Prompt 1
Transcribe the passage on the mine tax dispute from "The petitioner, on" up to and including "were three properties.".

Extract to read
=-=-=-=-=
The petitioner mined and removed ore during 1942 from the Hiawatha Mine through two shafts. It was a deep mine and was operated at different levels. The petitioner's plan for the operation of the property was to operate it as a single unit. It had in 1942 only one mine office, one set of maps, one superintendent, one head mine captain, one assistant captain and a boss for each of three shifts. The mining employees, mine machinery and equipment were used throughout the mine. The two shafts were connected on the sixteenth level. Two shafts were*296 used to provide ventilation, two exists in case of an emergency and two hoists in order to maintain production. A single set of books and records was maintained for the mine in which costs were not segregated and in which the only segregation was the tonnages mined from the various tracts in order to compute the royalty payments due under the leases. Ores raised through a shaft were commingled with all other ores raised through that shaft in 1942.
The petitioner, on its tax returns for 1942 and other years material hereto, treated the Hiawatha Mine as one property for the purpose of computing and claiming deductions for percentage depletion. The Commissioner, in his examination of the returns for those years, did not disallow any part of the deductions claimed for percentage depletion except for the year 1942 for which he computed the deductions for percentage depletion as if the Hiawatha Mine were three properties.
The Hiawatha Mine was one property during 1942 for the purpose of computing a deduction for percentage depletion.
The petitioner owned, during the taxable years, an open pit iron ore mine near Hibbing, Minnesota, which it called its Draper Annex Mine. It conducted*297 stripping operations with respect to that mine during the years 1942 and 1943 "to remove the surface material over the body of iron ore." The total cost of the stripping was $432,745.98 of which $166,543,55 was incurred prior to May 1, 1943, and $31,581.07 was incurred during the month of May 1943. The total tonnage of iron ore in the mine before any was removed was 1,948,509 net tons of which 395,283 were removed in 1943 and 486,450 were removed in 1944. "On May 1, 1943, stripping operations at such mine had proceeded to such point where ore was uncovered and ready for production and * * * ore was actually shipped from such mine on June 15, 1943."
The Commissioner, in determining the deficiency, "allowed a deduction for the extinguishment of stripping cost with respect to the Draper Annex Mine based upon amortizing only such part of such cost as was incurred from and after May 31, 1943."
The record does not show that the development stage of the Draper Annex Mine was completed prior to June 1, 1943.
All facts stipulated by the parties are incorporated herein by this reference.
=-=-=-=-=
Data excerpts
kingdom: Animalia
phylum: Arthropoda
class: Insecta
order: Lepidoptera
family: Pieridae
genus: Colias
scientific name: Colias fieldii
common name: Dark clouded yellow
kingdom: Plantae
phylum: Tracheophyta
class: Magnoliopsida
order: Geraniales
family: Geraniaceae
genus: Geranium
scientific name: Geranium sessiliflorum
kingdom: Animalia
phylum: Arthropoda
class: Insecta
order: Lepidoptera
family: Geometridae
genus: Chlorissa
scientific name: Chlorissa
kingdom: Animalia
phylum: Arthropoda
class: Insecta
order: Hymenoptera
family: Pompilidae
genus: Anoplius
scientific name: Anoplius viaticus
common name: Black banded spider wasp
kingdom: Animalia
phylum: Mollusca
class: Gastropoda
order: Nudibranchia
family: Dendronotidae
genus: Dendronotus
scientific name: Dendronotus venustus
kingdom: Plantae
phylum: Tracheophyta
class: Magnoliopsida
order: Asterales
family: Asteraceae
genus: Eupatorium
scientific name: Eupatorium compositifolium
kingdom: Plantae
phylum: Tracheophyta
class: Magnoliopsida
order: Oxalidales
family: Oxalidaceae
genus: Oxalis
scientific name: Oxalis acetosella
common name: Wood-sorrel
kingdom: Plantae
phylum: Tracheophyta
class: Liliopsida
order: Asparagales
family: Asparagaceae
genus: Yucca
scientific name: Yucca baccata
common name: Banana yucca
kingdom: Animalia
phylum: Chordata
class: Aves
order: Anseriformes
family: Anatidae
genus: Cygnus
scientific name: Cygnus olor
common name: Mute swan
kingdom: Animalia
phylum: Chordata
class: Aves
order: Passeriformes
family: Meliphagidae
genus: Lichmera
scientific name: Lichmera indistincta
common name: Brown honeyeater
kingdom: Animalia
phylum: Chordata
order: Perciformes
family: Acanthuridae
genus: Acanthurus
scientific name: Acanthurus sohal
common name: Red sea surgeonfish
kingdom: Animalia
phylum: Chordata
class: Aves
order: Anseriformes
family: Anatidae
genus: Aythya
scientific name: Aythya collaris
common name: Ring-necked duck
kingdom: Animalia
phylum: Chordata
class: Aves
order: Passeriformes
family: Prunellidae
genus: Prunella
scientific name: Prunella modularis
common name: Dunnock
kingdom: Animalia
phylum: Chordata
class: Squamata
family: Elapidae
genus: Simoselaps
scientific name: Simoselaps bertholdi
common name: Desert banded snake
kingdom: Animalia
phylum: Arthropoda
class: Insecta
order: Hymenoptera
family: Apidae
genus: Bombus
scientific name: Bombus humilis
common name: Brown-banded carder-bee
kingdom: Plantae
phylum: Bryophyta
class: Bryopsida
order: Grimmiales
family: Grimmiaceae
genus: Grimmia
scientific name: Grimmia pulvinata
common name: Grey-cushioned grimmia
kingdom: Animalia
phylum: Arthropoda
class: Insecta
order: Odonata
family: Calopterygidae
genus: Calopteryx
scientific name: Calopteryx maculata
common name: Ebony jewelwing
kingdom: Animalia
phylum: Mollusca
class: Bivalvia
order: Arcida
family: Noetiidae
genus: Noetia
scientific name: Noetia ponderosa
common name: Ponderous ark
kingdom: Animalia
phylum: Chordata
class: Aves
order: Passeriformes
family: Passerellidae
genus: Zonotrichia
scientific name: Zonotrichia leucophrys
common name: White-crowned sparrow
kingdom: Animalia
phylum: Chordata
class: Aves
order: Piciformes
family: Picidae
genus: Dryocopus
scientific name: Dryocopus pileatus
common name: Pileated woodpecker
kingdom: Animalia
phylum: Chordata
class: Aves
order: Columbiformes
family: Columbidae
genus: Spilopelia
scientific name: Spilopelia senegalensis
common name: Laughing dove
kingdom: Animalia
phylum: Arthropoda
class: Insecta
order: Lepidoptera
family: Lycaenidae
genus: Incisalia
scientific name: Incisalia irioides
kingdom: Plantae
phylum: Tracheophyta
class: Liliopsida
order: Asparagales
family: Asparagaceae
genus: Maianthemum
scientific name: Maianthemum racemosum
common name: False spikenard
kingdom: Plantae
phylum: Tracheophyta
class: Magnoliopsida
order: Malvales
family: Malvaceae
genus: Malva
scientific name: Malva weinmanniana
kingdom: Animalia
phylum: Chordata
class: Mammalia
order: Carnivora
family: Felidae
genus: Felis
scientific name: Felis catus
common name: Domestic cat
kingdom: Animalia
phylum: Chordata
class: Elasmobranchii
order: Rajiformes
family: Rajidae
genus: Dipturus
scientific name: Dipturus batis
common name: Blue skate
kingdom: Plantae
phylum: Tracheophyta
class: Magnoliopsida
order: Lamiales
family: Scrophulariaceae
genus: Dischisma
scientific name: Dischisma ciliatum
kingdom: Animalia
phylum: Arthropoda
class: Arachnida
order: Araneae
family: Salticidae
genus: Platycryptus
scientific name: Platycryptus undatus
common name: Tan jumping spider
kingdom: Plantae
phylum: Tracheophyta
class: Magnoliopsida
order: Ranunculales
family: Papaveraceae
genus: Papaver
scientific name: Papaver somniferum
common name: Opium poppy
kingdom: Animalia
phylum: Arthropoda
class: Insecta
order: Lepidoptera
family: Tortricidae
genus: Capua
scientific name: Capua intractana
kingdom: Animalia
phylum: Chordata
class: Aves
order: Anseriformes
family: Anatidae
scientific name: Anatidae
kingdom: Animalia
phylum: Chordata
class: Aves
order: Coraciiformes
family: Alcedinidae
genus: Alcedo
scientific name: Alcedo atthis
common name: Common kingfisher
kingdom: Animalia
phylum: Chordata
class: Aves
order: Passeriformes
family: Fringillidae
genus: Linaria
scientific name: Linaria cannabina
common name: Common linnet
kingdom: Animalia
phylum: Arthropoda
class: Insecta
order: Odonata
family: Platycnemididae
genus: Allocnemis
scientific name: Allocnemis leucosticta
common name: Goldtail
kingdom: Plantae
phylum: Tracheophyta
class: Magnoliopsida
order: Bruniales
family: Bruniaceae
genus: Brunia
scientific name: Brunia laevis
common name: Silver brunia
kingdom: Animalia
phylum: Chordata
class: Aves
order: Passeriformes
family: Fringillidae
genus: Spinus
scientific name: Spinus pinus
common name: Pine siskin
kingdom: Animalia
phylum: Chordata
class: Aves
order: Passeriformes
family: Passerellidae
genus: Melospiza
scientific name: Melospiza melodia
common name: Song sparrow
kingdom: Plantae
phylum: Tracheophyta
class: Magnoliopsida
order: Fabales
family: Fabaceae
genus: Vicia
=-=-=-=-=
Prompt 2
In the rows, take the lines from the line with "scientific name: Dipturus batis" up to and including the line with "common name: Common linnet" and give them as a Markdown table. Use the columns No. and Line, number the lines in order starting at 1, and leave out blank lines.

Finished answer 1
The petitioner, on its tax returns for 1942 and other years material hereto, treated the Hiawatha Mine as one property for the purpose of computing and claiming deductions for percentage depletion. The Commissioner, in his examination of the returns for those years, did not disallow any part of the deductions claimed for percentage depletion except for the year 1942 for which he computed the deductions for percentage depletion as if the Hiawatha Mine were three properties.

Finished answer 2
| No. | Line |
|---|---|
| 1 | scientific name: Dipturus batis |
| 2 | common name: Blue skate |
| 3 | kingdom: Plantae |
| 4 | phylum: Tracheophyta |
| 5 | class: Magnoliopsida |
| 6 | order: Lamiales |
| 7 | family: Scrophulariaceae |
| 8 | genus: Dischisma |
| 9 | scientific name: Dischisma ciliatum |
| 10 | kingdom: Animalia |
| 11 | phylum: Arthropoda |
| 12 | class: Arachnida |
| 13 | order: Araneae |
| 14 | family: Salticidae |
| 15 | genus: Platycryptus |
| 16 | scientific name: Platycryptus undatus |
| 17 | common name: Tan jumping spider |
| 18 | kingdom: Plantae |
| 19 | phylum: Tracheophyta |
| 20 | class: Magnoliopsida |
| 21 | order: Ranunculales |
| 22 | family: Papaveraceae |
| 23 | genus: Papaver |
| 24 | scientific name: Papaver somniferum |
| 25 | common name: Opium poppy |
| 26 | kingdom: Animalia |
| 27 | phylum: Arthropoda |
| 28 | class: Insecta |
| 29 | order: Lepidoptera |
| 30 | family: Tortricidae |
| 31 | genus: Capua |
| 32 | scientific name: Capua intractana |
| 33 | kingdom: Animalia |
| 34 | phylum: Chordata |
| 35 | class: Aves |
| 36 | order: Anseriformes |
| 37 | family: Anatidae |
| 38 | scientific name: Anatidae |
| 39 | kingdom: Animalia |
| 40 | phylum: Chordata |
| 41 | class: Aves |
| 42 | order: Coraciiformes |
| 43 | family: Alcedinidae |
| 44 | genus: Alcedo |
| 45 | scientific name: Alcedo atthis |
| 46 | common name: Common kingfisher |
| 47 | kingdom: Animalia |
| 48 | phylum: Chordata |
| 49 | class: Aves |
| 50 | order: Passeriformes |
| 51 | family: Fringillidae |
| 52 | genus: Linaria |
| 53 | scientific name: Linaria cannabina |
| 54 | common name: Common linnet |